Transcribe the data below exactly, but only from the line containing "(359, 217) none" through its final line, both included.

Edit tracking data
######
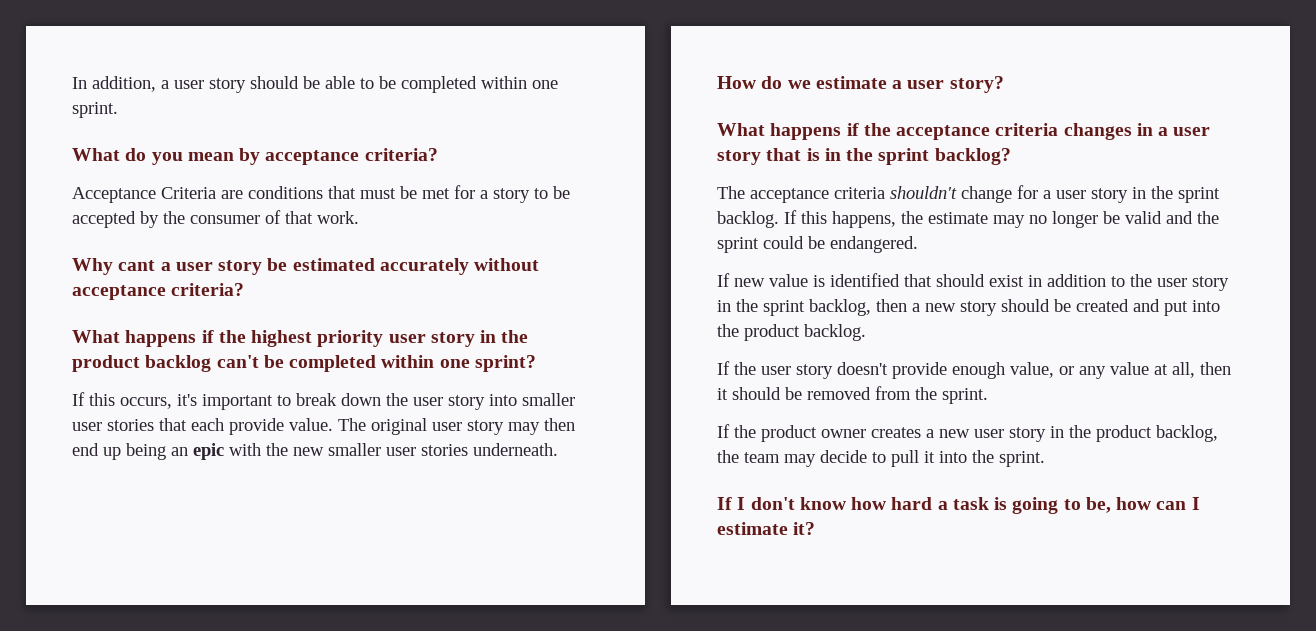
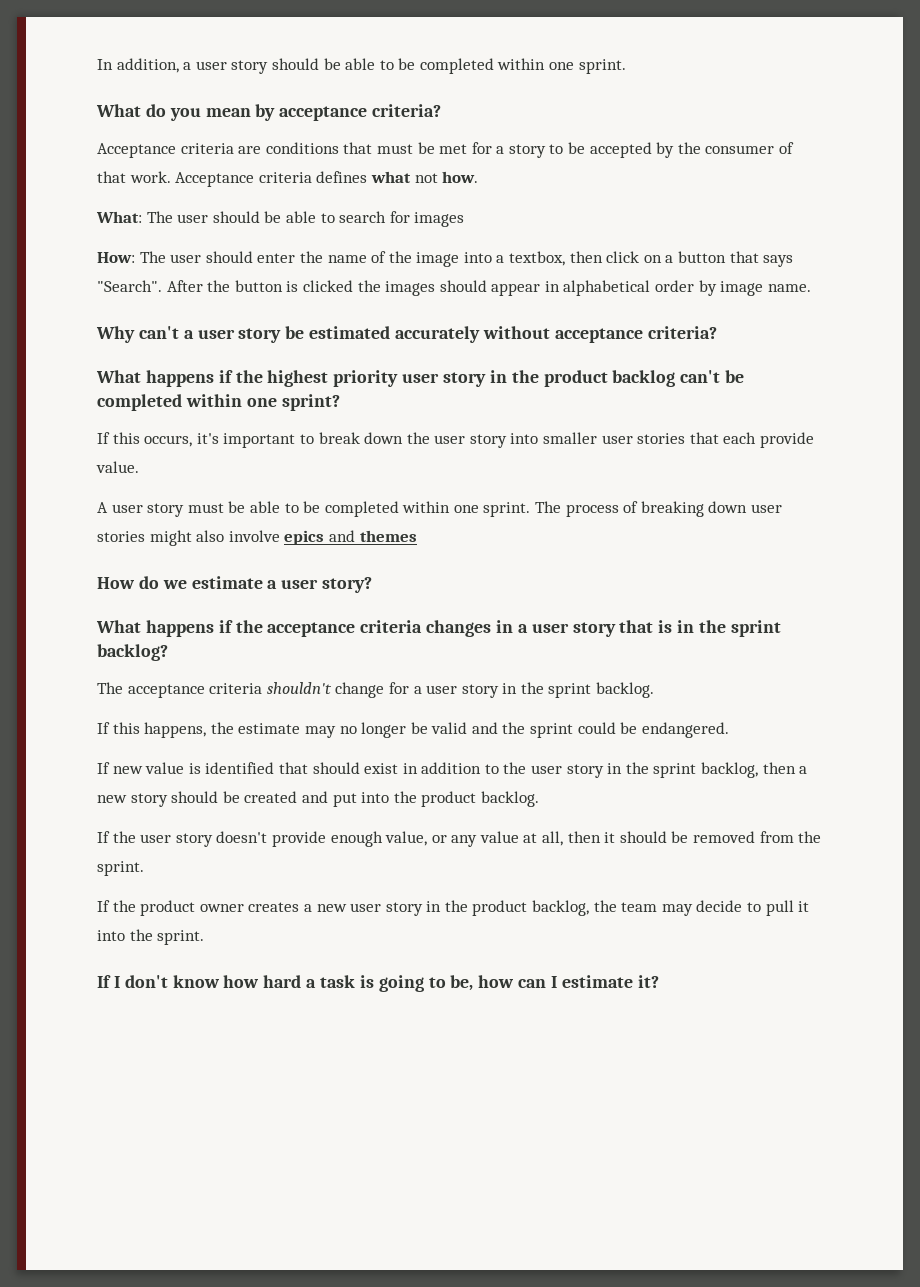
[161,187,216,199] Criteria -> [180,143,234,154] criteria
(359, 217) none -> [175,171,479,187] [96,211,465,227] [97,251,794,267] [97,280,811,296] Acceptance criteria defines what not how. // What: The user should be able to search for images // How: The user should enter the name of the image into a textbox, then click on a button that says "Search". After the button is clicked the images should appear in alphabetical order by image name.
[118,260,156,271] cant -> [138,326,179,339] can't
[338,418,575,435] [72,443,558,460] The original user story may then end up being an epic with the new smaller user stories underneath. -> [97,501,783,517] [97,530,417,546] // A user story must be able to be completed within one sprint. The process of breaking down user stories might also involve epics and themes
(779, 219) none -> (655, 690) //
######
SOLUTION TO THIS TASK:
(359, 217) none -> [175,171,479,187] [96,211,465,227] [97,251,794,267] [97,280,811,296] Acceptance criteria defines what not how. // What: The user should be able to search for images // How: The user should enter the name of the image into a textbox, then click on a button that says "Search". After the button is clicked the images should appear in alphabetical order by image name.
[118,260,156,271] cant -> [138,326,179,339] can't
[338,418,575,435] [72,443,558,460] The original user story may then end up being an epic with the new smaller user stories underneath. -> [97,501,783,517] [97,530,417,546] // A user story must be able to be completed within one sprint. The process of breaking down user stories might also involve epics and themes
(779, 219) none -> (655, 690) //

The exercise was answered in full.